_WORK ITEM_:
Give back the records in full, with every line exactly as it was.

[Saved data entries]
=== Section Start ===

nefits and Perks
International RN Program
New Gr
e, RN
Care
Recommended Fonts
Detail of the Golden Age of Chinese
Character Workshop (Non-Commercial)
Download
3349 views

=== Section End ===

_OUTPUT FOR THIS TASK_:
nefits and Perks
International RN Program
New Gr
e, RN
Care
Recommended Fonts
Detail of the Golden Age of Chinese
Character Workshop (Non-Commercial)
Download
3349 views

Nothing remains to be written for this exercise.